- [Records shown]:
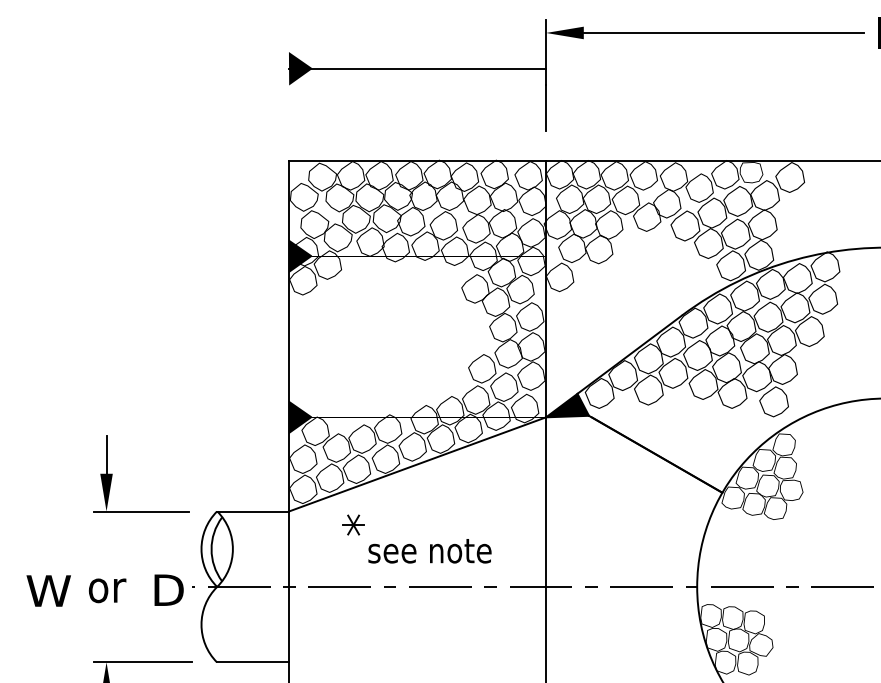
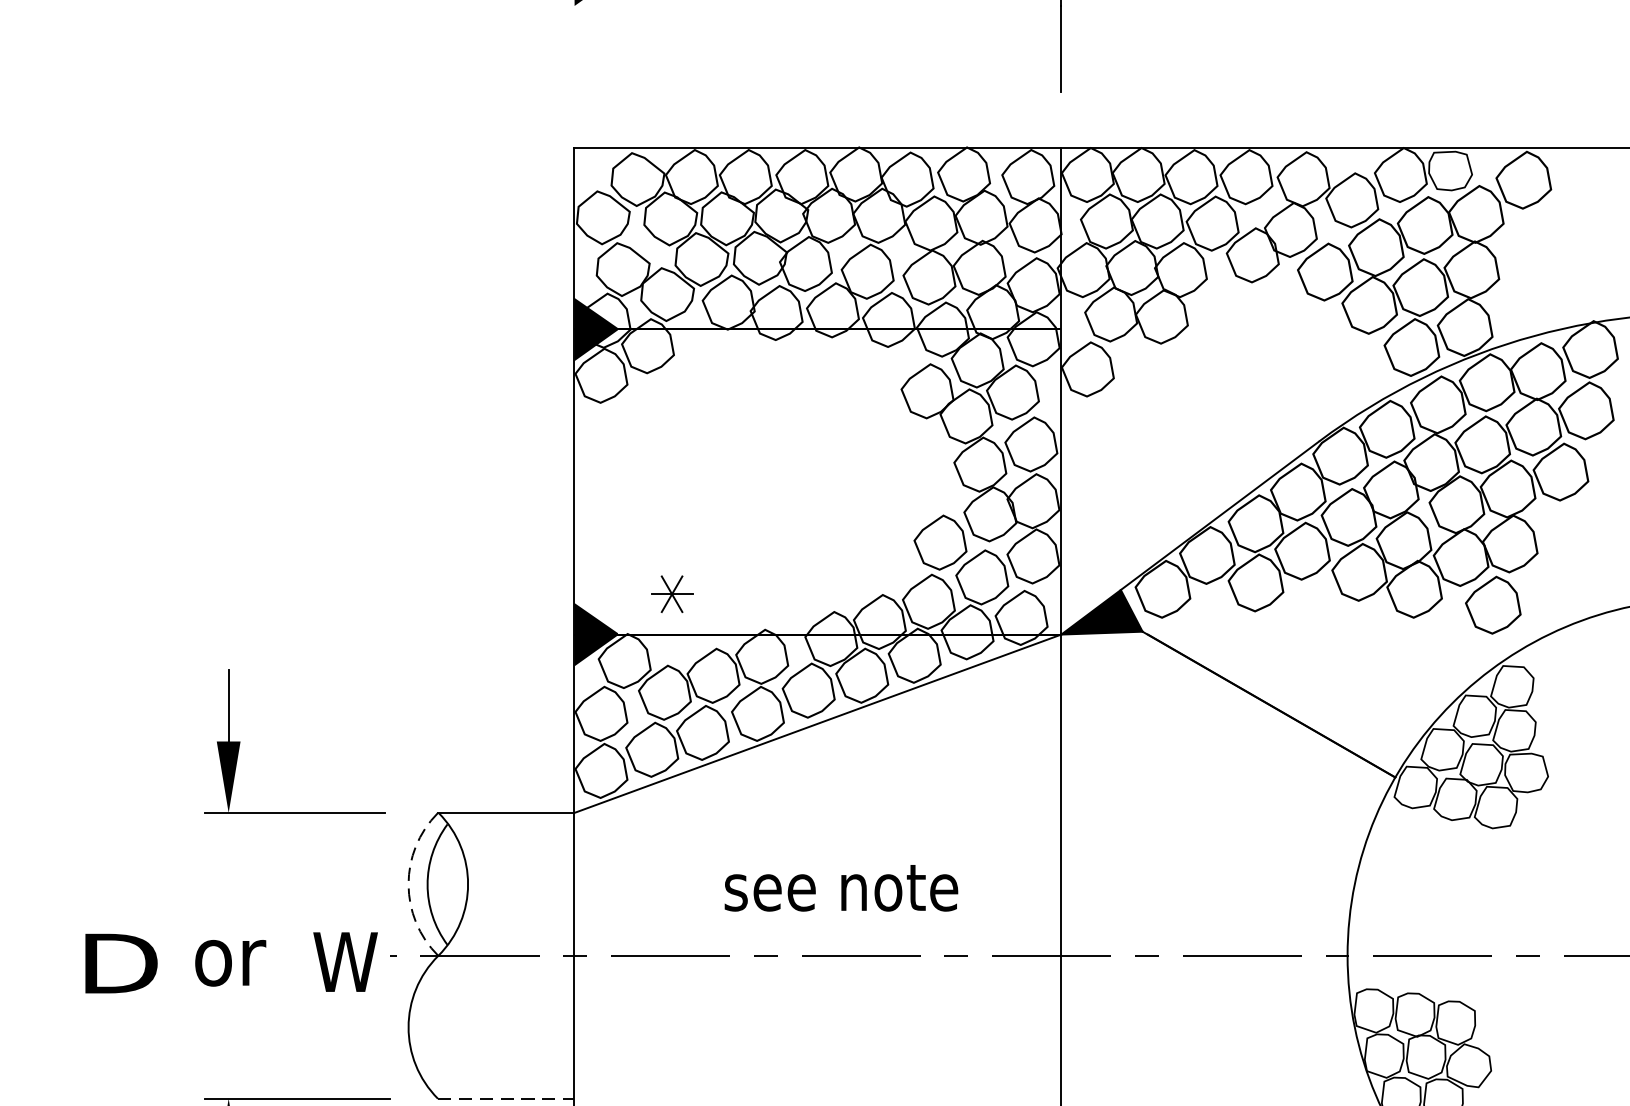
part: (353, 524) -> (671, 593), moved
line: (201, 549) -> (408, 884), solid -> dashed
text: (168, 589) -> (346, 960), D -> W
text: (48, 590) -> (118, 962), W -> D
line: (253, 662) -> (507, 1099), solid -> dashed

- [Work task]:
The expected output is the lines from the one holding "text: (168, 589) -> (346, 960), D -> W" through the last line of the data, exactly as they appear, with nothing before or after.

- [Output for this task]:
text: (168, 589) -> (346, 960), D -> W
text: (48, 590) -> (118, 962), W -> D
line: (253, 662) -> (507, 1099), solid -> dashed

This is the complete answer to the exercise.